Learning Agents
Learning agents adapt from data, outcomes, and feedback loops.
This type improves over time instead of staying fixed after deployment.
How it works (architecture)
- Take action.
- Observe result.
- Receive feedback signal (explicit or implicit).
- Update policy/model.
- Repeat continuously.
Feedback signals (examples)
- User ratings (thumbs up/down)
- Conversion or completion rate
- Time saved vs manual baseline
- Error reports and human corrections
Best use cases
- Dynamic environments
- Evolving user behavior
- Long-horizon optimization
- Personalization at scale
- Continuous quality improvement
Trade-offs
- Need quality feedback
- Can drift if reward signals are poor
- Harder governance and auditability
Real-world company and service examples
- Netflix / YouTube / Spotify recommendation loops - behavior feedback updates ranking policies.

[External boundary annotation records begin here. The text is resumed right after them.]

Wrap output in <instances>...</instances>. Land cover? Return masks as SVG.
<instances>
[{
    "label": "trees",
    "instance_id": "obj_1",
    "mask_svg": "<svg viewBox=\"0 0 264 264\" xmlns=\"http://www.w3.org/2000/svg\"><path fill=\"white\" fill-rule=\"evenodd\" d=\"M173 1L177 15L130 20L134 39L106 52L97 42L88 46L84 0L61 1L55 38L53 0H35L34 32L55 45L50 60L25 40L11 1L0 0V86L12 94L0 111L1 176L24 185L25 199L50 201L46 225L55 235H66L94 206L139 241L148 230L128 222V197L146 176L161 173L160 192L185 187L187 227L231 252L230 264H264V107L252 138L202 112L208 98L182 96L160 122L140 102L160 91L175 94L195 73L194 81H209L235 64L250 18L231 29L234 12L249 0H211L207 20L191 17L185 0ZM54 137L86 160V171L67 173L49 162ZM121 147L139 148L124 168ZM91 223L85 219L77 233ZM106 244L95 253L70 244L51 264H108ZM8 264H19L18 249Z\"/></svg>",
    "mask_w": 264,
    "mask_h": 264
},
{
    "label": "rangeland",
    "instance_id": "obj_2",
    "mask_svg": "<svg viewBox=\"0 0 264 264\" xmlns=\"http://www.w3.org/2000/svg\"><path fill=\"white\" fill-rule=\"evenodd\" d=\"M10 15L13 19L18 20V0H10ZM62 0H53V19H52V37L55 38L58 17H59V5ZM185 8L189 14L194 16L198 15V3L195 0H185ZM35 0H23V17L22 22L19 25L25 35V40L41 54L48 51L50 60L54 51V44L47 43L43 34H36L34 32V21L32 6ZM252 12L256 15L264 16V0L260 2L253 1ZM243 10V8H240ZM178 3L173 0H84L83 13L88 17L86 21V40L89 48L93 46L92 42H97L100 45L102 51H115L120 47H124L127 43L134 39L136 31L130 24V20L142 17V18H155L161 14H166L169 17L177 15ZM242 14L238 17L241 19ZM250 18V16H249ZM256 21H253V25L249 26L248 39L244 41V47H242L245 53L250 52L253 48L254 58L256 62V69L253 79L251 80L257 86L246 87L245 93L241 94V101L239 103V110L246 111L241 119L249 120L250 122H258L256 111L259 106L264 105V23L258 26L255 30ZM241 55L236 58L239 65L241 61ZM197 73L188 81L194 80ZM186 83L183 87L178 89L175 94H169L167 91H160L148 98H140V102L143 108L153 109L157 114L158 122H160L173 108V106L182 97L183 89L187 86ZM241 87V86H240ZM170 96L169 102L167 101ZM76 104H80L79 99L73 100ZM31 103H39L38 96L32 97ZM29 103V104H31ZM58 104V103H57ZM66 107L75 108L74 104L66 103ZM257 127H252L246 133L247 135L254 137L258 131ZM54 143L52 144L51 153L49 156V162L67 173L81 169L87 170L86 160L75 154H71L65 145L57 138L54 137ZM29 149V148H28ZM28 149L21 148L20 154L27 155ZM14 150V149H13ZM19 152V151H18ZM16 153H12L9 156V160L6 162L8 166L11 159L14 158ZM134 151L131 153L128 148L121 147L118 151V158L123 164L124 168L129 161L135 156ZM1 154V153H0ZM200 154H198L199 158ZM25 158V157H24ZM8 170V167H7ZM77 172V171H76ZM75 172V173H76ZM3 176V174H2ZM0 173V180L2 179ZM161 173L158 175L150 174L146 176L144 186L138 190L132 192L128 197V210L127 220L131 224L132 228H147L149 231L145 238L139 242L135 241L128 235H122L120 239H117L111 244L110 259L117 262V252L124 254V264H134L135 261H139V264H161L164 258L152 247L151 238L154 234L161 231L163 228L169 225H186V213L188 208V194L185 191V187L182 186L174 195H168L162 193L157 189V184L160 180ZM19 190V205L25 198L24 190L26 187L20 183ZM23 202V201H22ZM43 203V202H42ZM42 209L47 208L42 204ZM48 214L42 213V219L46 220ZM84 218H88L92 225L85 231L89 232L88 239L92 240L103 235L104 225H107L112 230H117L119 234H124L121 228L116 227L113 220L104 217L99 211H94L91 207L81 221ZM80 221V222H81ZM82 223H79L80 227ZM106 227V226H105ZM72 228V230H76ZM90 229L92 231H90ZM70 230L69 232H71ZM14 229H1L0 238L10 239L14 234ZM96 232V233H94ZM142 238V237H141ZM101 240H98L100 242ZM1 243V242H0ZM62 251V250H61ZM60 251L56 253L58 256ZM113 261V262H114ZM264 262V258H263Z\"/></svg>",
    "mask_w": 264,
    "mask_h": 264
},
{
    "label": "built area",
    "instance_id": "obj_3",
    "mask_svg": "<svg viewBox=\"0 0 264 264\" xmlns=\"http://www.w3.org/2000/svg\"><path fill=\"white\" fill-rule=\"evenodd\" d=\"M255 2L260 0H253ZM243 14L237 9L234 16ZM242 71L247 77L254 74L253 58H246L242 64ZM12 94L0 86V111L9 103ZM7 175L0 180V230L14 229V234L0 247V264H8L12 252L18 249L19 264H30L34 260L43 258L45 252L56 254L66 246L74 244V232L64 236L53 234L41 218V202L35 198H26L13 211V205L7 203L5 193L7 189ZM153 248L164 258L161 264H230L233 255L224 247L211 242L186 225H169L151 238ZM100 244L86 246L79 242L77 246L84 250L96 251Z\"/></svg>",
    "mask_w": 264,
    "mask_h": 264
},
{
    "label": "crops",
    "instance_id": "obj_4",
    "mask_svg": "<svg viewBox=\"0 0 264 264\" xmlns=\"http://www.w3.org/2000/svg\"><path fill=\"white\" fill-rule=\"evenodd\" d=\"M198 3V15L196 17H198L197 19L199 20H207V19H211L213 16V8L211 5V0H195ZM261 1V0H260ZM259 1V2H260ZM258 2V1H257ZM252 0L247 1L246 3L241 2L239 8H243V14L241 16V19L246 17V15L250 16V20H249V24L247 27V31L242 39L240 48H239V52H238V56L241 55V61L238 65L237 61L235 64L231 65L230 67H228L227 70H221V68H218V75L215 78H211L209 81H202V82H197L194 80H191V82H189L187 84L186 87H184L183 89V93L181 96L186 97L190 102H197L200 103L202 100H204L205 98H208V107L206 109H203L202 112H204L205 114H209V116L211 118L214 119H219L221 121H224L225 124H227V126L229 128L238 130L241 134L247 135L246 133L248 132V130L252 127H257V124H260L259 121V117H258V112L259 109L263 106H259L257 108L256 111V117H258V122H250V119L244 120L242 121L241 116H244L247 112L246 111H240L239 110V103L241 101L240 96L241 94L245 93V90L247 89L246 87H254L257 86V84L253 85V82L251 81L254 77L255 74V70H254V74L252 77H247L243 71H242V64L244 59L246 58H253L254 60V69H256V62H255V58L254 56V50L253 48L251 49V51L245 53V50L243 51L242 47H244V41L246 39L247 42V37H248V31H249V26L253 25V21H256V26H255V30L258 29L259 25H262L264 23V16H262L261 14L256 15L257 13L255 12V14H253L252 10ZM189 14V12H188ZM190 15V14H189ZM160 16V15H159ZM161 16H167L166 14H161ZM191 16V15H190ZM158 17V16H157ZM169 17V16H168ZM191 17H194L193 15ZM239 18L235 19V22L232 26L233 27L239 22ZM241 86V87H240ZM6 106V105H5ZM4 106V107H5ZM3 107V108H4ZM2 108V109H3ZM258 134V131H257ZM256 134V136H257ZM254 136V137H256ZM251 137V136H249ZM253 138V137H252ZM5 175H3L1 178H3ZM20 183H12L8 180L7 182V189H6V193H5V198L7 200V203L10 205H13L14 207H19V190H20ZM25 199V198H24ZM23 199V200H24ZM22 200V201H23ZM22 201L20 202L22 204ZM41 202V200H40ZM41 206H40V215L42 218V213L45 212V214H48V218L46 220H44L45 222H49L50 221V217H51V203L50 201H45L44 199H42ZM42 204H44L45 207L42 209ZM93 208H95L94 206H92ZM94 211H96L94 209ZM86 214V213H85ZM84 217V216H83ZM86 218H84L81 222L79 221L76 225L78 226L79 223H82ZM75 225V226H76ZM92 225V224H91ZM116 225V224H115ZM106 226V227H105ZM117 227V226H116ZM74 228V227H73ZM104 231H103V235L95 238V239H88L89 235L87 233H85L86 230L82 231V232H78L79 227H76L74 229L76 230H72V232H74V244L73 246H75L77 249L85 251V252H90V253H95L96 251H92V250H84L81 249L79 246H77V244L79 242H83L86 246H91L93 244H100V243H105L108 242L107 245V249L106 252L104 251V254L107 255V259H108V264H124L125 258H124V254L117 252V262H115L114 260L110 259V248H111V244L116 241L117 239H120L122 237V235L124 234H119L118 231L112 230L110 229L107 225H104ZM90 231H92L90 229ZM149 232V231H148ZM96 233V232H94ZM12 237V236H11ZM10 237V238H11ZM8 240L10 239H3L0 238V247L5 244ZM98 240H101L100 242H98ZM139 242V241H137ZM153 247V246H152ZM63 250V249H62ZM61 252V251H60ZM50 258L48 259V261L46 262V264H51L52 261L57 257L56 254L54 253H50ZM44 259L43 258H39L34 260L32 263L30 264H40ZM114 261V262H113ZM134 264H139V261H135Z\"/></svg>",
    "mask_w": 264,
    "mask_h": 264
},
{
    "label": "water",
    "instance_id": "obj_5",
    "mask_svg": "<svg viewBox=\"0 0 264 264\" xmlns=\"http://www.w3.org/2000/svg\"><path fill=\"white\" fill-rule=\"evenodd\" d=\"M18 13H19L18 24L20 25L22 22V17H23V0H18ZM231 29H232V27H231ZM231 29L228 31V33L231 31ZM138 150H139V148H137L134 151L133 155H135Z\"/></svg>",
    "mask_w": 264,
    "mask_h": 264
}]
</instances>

- Ad platforms (Google, Meta) - continuous learning optimizes campaign outcomes.
- AI copilots in enterprise products - feedback improves prompt chains, routing, and suggestions.
- OpenAI and Anthropic developer stacks - teams often build learning loops around API usage (evaluation data + retraining/fine-tuning/routing updates).
Approximate cost notes:
- Consumer plans (for experimentation): around $20/month class products (for example ChatGPT Plus / Claude Pro tiers).
- API production cost varies by model and volume; common ranges in 2026 are roughly:
- OpenAI standard tiers: around $0.20 to $2.50 input and $1.25 to $15 output per 1M tokens.
- Anthropic common tiers: around $1 to $3 input and $5 to $15 output per 1M tokens.
Learning patterns
- Online learning: update frequently from fresh data.
- Batch learning: retrain on schedule (daily/weekly/monthly).
- Human-in-the-loop: experts validate uncertain cases.
Risks and controls
- Drift risk: model quality degrades as user behavior changes.
- Bias reinforcement: poor feedback quality amplifies bad patterns.
- Reward hacking: agent optimizes metric, not business outcome.
Controls:
- Keep holdout evaluation sets.
- Monitor quality by segment, not only global average.
- Add rollback to previous model/policy.
- Keep approval gates for major model changes.